As for the Emperor, before he could decide what next to do he fell ill of black smallpox, caught somewhere in the city when in disguise he went out to amuse himself. In the tenth month, after many days of restless fever while his skin broke out in pox, he lay near to death. The Empress Mother went often to his bedside, for long ago as a small child she had caught the smallpox and it left her immune, without one scar upon her faultless skin.

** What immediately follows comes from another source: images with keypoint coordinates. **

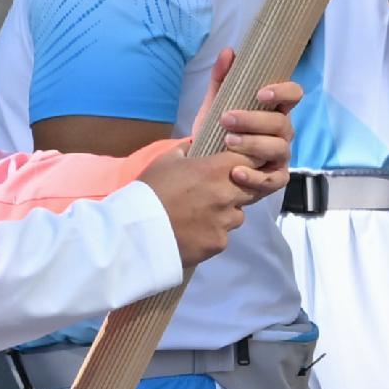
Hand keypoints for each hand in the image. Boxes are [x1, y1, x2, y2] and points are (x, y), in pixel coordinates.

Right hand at [138, 140, 264, 266]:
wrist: (136, 231)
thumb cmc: (150, 190)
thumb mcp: (165, 160)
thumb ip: (186, 150)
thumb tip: (196, 144)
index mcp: (216, 170)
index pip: (251, 159)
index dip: (250, 161)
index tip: (245, 163)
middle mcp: (227, 195)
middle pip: (251, 189)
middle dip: (240, 189)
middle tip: (219, 191)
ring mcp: (225, 222)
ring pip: (238, 215)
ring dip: (227, 213)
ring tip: (202, 214)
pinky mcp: (219, 243)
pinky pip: (224, 235)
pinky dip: (214, 233)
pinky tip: (195, 232)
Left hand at [207, 69, 300, 179]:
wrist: (206, 162)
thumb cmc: (219, 130)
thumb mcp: (216, 104)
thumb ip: (221, 79)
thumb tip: (228, 52)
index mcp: (274, 109)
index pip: (294, 95)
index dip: (283, 92)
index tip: (260, 93)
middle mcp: (282, 132)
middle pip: (282, 123)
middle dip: (254, 120)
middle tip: (226, 119)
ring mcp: (281, 156)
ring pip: (279, 149)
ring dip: (253, 144)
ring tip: (228, 142)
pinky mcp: (275, 179)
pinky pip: (274, 180)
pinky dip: (255, 177)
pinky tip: (236, 172)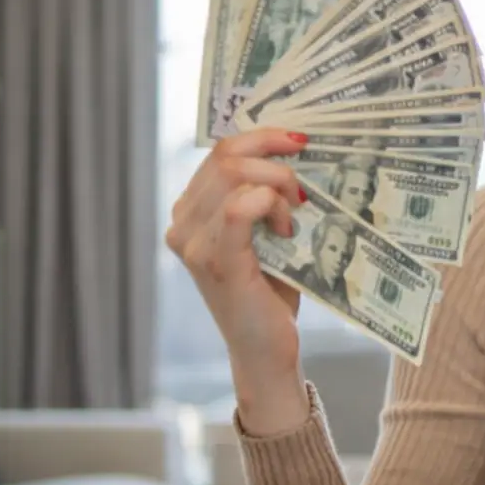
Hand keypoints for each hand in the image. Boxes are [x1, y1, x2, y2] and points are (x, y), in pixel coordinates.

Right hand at [165, 128, 309, 426]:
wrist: (268, 348)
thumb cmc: (271, 290)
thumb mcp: (265, 231)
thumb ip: (264, 193)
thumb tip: (296, 147)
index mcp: (190, 210)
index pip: (221, 150)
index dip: (263, 136)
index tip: (299, 140)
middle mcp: (182, 223)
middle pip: (227, 156)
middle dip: (276, 161)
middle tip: (302, 190)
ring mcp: (193, 243)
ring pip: (235, 175)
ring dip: (278, 186)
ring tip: (293, 217)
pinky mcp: (217, 262)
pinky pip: (240, 207)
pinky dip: (271, 205)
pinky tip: (285, 228)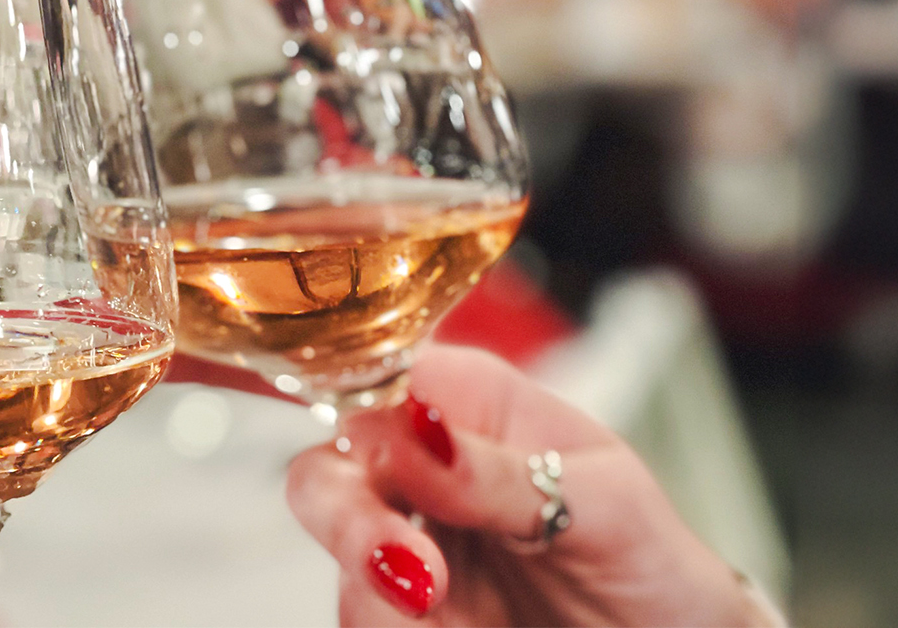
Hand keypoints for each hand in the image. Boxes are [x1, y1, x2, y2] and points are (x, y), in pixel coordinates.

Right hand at [286, 343, 778, 626]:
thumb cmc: (653, 559)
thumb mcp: (604, 505)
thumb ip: (502, 472)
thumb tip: (418, 433)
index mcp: (468, 403)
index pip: (375, 377)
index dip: (360, 416)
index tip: (393, 467)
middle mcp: (422, 466)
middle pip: (326, 472)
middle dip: (348, 524)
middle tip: (413, 579)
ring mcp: (409, 541)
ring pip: (339, 560)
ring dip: (381, 600)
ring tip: (451, 623)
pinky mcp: (407, 613)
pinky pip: (366, 615)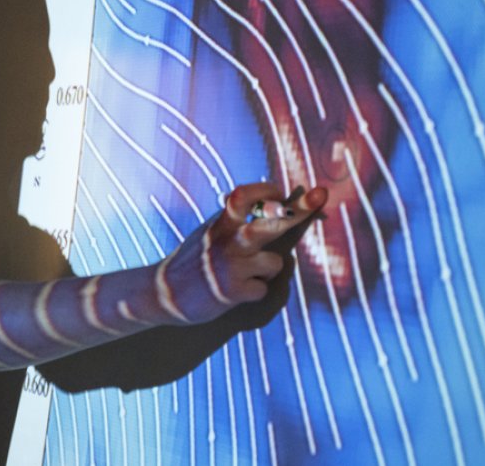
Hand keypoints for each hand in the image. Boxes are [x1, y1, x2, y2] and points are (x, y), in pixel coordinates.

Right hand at [164, 183, 326, 321]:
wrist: (164, 294)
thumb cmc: (195, 261)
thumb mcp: (211, 232)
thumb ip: (236, 218)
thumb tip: (274, 200)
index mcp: (220, 223)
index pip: (243, 196)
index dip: (265, 191)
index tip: (281, 190)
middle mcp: (226, 241)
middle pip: (270, 222)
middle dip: (298, 210)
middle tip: (321, 195)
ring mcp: (229, 266)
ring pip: (276, 263)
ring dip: (269, 270)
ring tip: (248, 273)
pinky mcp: (230, 292)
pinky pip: (264, 289)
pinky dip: (256, 291)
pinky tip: (237, 291)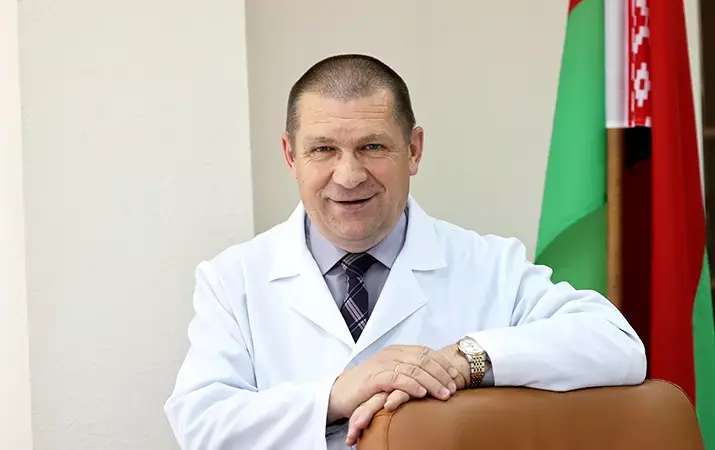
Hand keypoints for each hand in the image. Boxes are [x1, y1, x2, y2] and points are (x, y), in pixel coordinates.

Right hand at [327, 345, 458, 423]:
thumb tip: (433, 379)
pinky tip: (422, 393)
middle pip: (423, 359)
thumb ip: (408, 372)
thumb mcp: (391, 375)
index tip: (455, 375)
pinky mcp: (374, 378)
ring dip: (432, 382)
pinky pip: (397, 378)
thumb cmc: (367, 387)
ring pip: (413, 368)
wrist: (340, 393)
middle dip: (441, 373)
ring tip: (444, 394)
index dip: (442, 362)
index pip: (425, 351)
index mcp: (396, 350)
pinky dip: (411, 385)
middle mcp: (390, 353)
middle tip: (453, 388)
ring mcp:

Now she was all mother, and truly so, and she was wrung with strange twisted sorrow. She longed to grieve with her whole heart, as mothers should, and in this grief relieve her secret agony. But she could not be only mother even now. As she had never been mere wife, she was not mere mother. Her destiny was still her burden.

On the twenty-fourth day of that same month, however, the Emperor improved, his fever fell, his tortured skin grew cool, and the Empress Mother sent forth an edict to say the people’s hope could be renewed. On the same day, too, the Emperor sent for the Consort, who till now had been forbidden in his chamber because she was with child. Now that the Emperor’s skin was clear and his fever gone, the imperial physician declared it safe for her to come and she went to him with all speed, for indeed her heart was desolate at these many weeks apart. Her days she had spent in praying at the temple, and her nights were sleepless, nor could she eat. When she entered the royal bedchamber, she was pale and thin, her delicate beauty, so much dependent on her mood and health, was for the moment gone, nor had she stayed to change the gray and unbecoming robe she wore. She entered all impatience, thinking to embrace her love, but on the threshold she was stopped. There by the great bed whereon her lord lay sat the Empress Mother.